Toutes ces séparations, ces tensions entre des mondes différents sont très bien rendues par Farhadi : l’histoire d’un couple, le monde moderne et ancien, le système juridique,...

Le passé.

Avec son avant-dernier film, le réalisateur poursuivait son exploration des (difficiles) relations de couple (ici sans l’aspect ’politique’ d’Une séparation). Dès l’entame, le problème de la communication est posé : la vitre empêche Ahmad et Marie de se parler/entendre... jusqu’au plan final entre Céline et Samir. Comment (se) parler dans un couple était une des questions fondamentales du film.

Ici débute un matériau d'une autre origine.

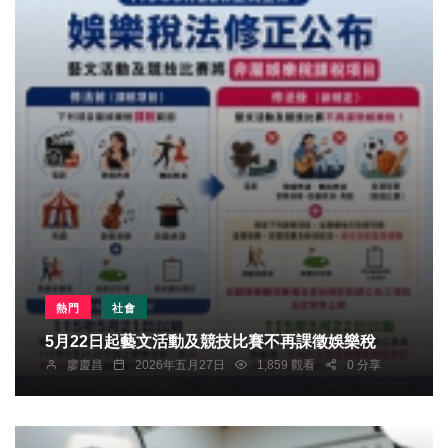
熱門
社會
5月22日起藝文活動及競技比賽不再課徵娛樂稅
廖慶昌
2026年五月27日
1,859 觀看
0 分享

Le client. Nous retrouvons ici aussi ces thèmes du couple, des difficultés relationnelles, du droit et de la vengeance. Celui d’un monde en mutation. Plusieurs plans d’intérieur durant le film nous montrent des maisons « à l’occidentale » tandis que les extérieurs nous montrent un Téhéran pauvre, mais aussi en construction. Le thème de la censure est également présent (il en est question par rapport aux coupes et aménagements demandés par la « censure » pour l’interprétation de la pièce de Miller), mais il l’est aussi dans le film où le réalisateur (se) joue des codes (volontairement ou pas, comme certains réalisateurs au moment du code Hays). C’est le cas, par exemple avec les cheveux. La question était présente dans About Elly où les femmes portent le voile à l’intérieur (ce qu’elles ne font pas) pour une question d respect des normes religieuses (le réalisateur s’en explique dans les bonus du DVD). Elle l’est ici, autrement. En effet, après l’agression Rana va porter un bandeau sur la tête.
L’incommunicabilité dans le couple sera également présente : entre eux, avec les autres, sur scène et même dans leur ancien immeuble où se déroule l’avant-dernier acte du film (le dernier se déroulant sur la scène du théâtre !) où pourront s’exacerber les notions de vengeance et de pardon, de mariage et d’honneur. C’est que la quête de l’agresseur par Emad va apporter une réponse singulière. Il n’est pas celui qu’il soupçonnait. Occasion d’un huis clos, presque théâtral dans son côté too much et jusqu’au-boutiste pour mettre en scène ce que l’on peut faire par « amour ».

Le client est un film exigeant qui demandera un certain effort au spectateur qui risquera d’être désarçonné s’il ne connait pas le cinéma iranien en général et celui d’Asghar Farhadi en particulier. Nous comprenons parfaitement les deux prix cannois de cette année 2016, le Prix d’interprétation masculine pour Shahab Hosseini et celui du scénario pour Asghar Farhadi. c’est un film « moral » ou du moins sur la moralité... à moins qu’il s’agisse d’a-moralité ? Nous en tout cas, nous sommes... « clients » pour ce genre de films.